Problem description =>
Replace "周幽王" with "幽王" in the lines from the one containing "但是酒足饭饱的姬姓王侯" through the one containing "### Memstore与storefile", leaving everything else unchanged. Return only those lines, without the pictures.

Extracted records =>
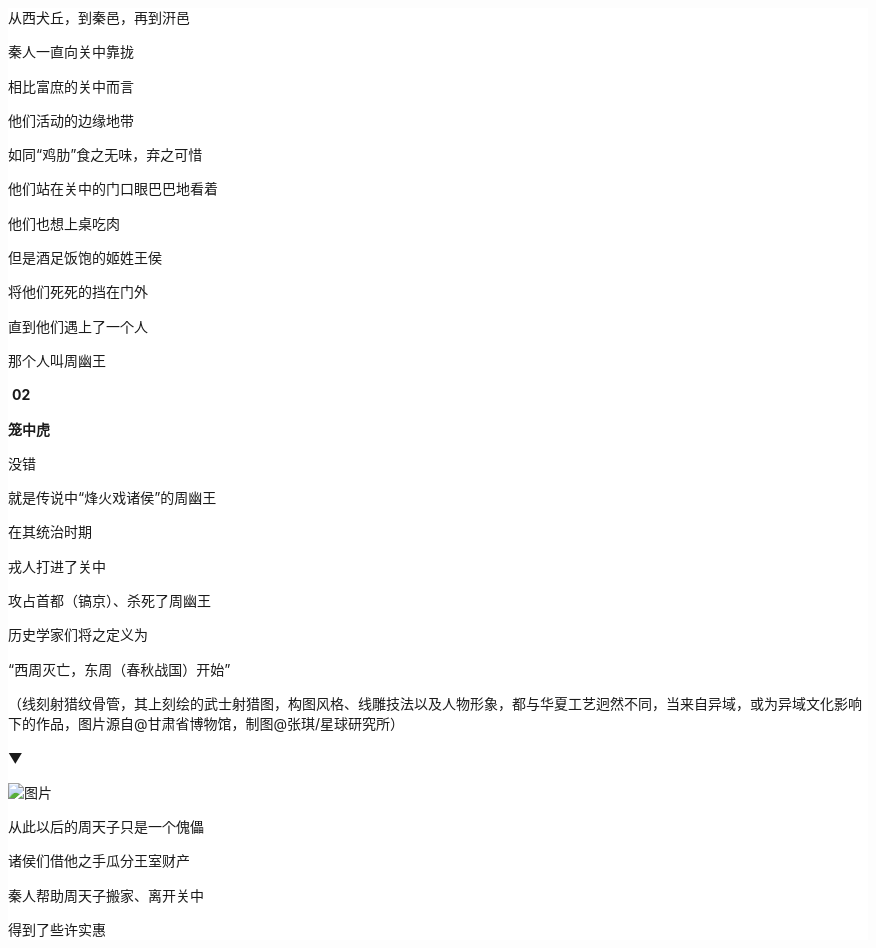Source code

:   

从西犬丘，到秦邑，再到汧邑

秦人一直向关中靠拢

相比富庶的关中而言

他们活动的边缘地带

如同“鸡肋”食之无味，弃之可惜

他们站在关中的门口眼巴巴地看着

他们也想上桌吃肉

  

但是酒足饭饱的姬姓王侯

将他们死死的挡在门外

直到他们遇上了一个人

那个人叫周幽王

  

  

 ****02**** 

**笼中虎**

  

没错

就是传说中“烽火戏诸侯”的周幽王

在其统治时期

戎人打进了关中

攻占首都（镐京）、杀死了周幽王

历史学家们将之定义为

“西周灭亡，东周（春秋战国）开始”

（线刻射猎纹骨管，其上刻绘的武士射猎图，构图风格、线雕技法以及人物形象，都与华夏工艺迥然不同，当来自异域，或为异域文化影响下的作品，图片源自@甘肃省博物馆，制图@张琪/星球研究所）

**************************************************************************************************************************************************************▼**************************************************************************************************************************************************************

![图片](https://mmbiz.qpic.cn/mmbiz_png/PziaXk2Dvl06tkhFCI7FQM4bsIXjqro0OsJAIcb3aMD2Nauoy21LchO9oTIuBRQkNe4vPxNpZlSheIMBBFNHqbg/640?wx_fmt=png&from=appmsg&wxfrom=5&wx_lazy=1&wx_co=1)

  

从此以后的周天子只是一个傀儡

诸侯们借他之手瓜分王室财产

秦人帮助周天子搬家、离开关中

得到了些许实惠
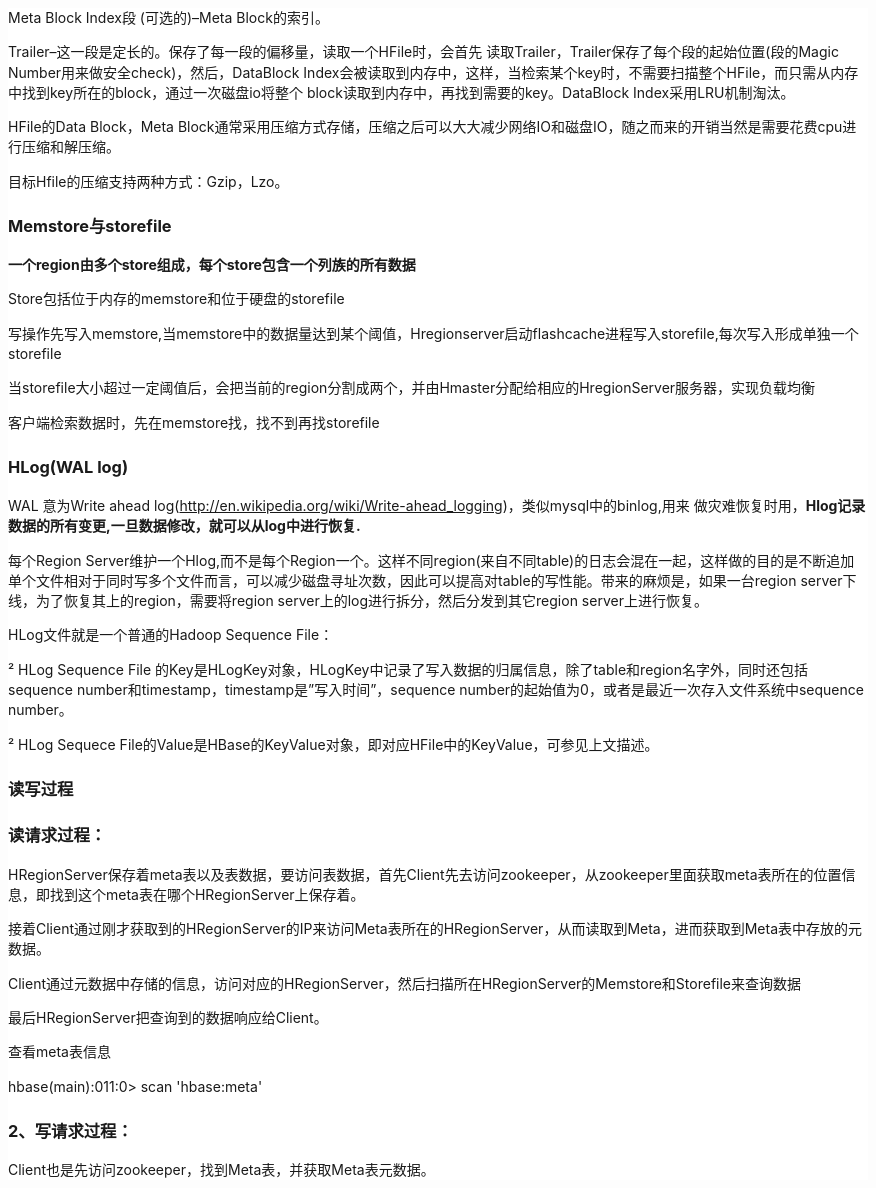 Meta Block Index段 (可选的)–Meta Block的索引。

Trailer–这一段是定长的。保存了每一段的偏移量，读取一个HFile时，会首先 读取Trailer，Trailer保存了每个段的起始位置(段的Magic Number用来做安全check)，然后，DataBlock Index会被读取到内存中，这样，当检索某个key时，不需要扫描整个HFile，而只需从内存中找到key所在的block，通过一次磁盘io将整个 block读取到内存中，再找到需要的key。DataBlock Index采用LRU机制淘汰。

HFile的Data Block，Meta Block通常采用压缩方式存储，压缩之后可以大大减少网络IO和磁盘IO，随之而来的开销当然是需要花费cpu进行压缩和解压缩。

目标Hfile的压缩支持两种方式：Gzip，Lzo。

### Memstore与storefile

**一个region由多个store组成，每个store包含一个列族的所有数据**

Store包括位于内存的memstore和位于硬盘的storefile

写操作先写入memstore,当memstore中的数据量达到某个阈值，Hregionserver启动flashcache进程写入storefile,每次写入形成单独一个storefile

当storefile大小超过一定阈值后，会把当前的region分割成两个，并由Hmaster分配给相应的HregionServer服务器，实现负载均衡

客户端检索数据时，先在memstore找，找不到再找storefile

### HLog(WAL log)

WAL 意为Write ahead log(http://en.wikipedia.org/wiki/Write-ahead_logging)，类似mysql中的binlog,用来 做灾难恢复时用，**Hlog记录数据的所有变更,一旦数据修改，就可以从log中进行恢复.**

每个Region Server维护一个Hlog,而不是每个Region一个。这样不同region(来自不同table)的日志会混在一起，这样做的目的是不断追加单个文件相对于同时写多个文件而言，可以减少磁盘寻址次数，因此可以提高对table的写性能。带来的麻烦是，如果一台region server下线，为了恢复其上的region，需要将region server上的log进行拆分，然后分发到其它region server上进行恢复。

HLog文件就是一个普通的Hadoop Sequence File：

²  HLog Sequence File 的Key是HLogKey对象，HLogKey中记录了写入数据的归属信息，除了table和region名字外，同时还包括 sequence number和timestamp，timestamp是”写入时间”，sequence number的起始值为0，或者是最近一次存入文件系统中sequence number。

²  HLog Sequece File的Value是HBase的KeyValue对象，即对应HFile中的KeyValue，可参见上文描述。

### 读写过程

### 读请求过程：

HRegionServer保存着meta表以及表数据，要访问表数据，首先Client先去访问zookeeper，从zookeeper里面获取meta表所在的位置信息，即找到这个meta表在哪个HRegionServer上保存着。

接着Client通过刚才获取到的HRegionServer的IP来访问Meta表所在的HRegionServer，从而读取到Meta，进而获取到Meta表中存放的元数据。

Client通过元数据中存储的信息，访问对应的HRegionServer，然后扫描所在HRegionServer的Memstore和Storefile来查询数据

最后HRegionServer把查询到的数据响应给Client。

查看meta表信息

hbase(main):011:0> scan 'hbase:meta'

### 2、写请求过程：

Client也是先访问zookeeper，找到Meta表，并获取Meta表元数据。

Written solution =>
但是酒足饭饱的姬姓王侯

将他们死死的挡在门外

直到他们遇上了一个人

那个人叫幽王

  

  

 ****02**** 

**笼中虎**

  

没错

就是传说中“烽火戏诸侯”的幽王

在其统治时期

戎人打进了关中

攻占首都（镐京）、杀死了幽王

历史学家们将之定义为

“西周灭亡，东周（春秋战国）开始”

（线刻射猎纹骨管，其上刻绘的武士射猎图，构图风格、线雕技法以及人物形象，都与华夏工艺迥然不同，当来自异域，或为异域文化影响下的作品，图片源自@甘肃省博物馆，制图@张琪/星球研究所）

**************************************************************************************************************************************************************▼**************************************************************************************************************************************************************

![图片](https://mmbiz.qpic.cn/mmbiz_png/PziaXk2Dvl06tkhFCI7FQM4bsIXjqro0OsJAIcb3aMD2Nauoy21LchO9oTIuBRQkNe4vPxNpZlSheIMBBFNHqbg/640?wx_fmt=png&from=appmsg&wxfrom=5&wx_lazy=1&wx_co=1)

  

从此以后的周天子只是一个傀儡

诸侯们借他之手瓜分王室财产

秦人帮助周天子搬家、离开关中

得到了些许实惠
 Meta Block Index段 (可选的)–Meta Block的索引。

Trailer–这一段是定长的。保存了每一段的偏移量，读取一个HFile时，会首先 读取Trailer，Trailer保存了每个段的起始位置(段的Magic Number用来做安全check)，然后，DataBlock Index会被读取到内存中，这样，当检索某个key时，不需要扫描整个HFile，而只需从内存中找到key所在的block，通过一次磁盘io将整个 block读取到内存中，再找到需要的key。DataBlock Index采用LRU机制淘汰。

HFile的Data Block，Meta Block通常采用压缩方式存储，压缩之后可以大大减少网络IO和磁盘IO，随之而来的开销当然是需要花费cpu进行压缩和解压缩。

目标Hfile的压缩支持两种方式：Gzip，Lzo。

### Memstore与storefile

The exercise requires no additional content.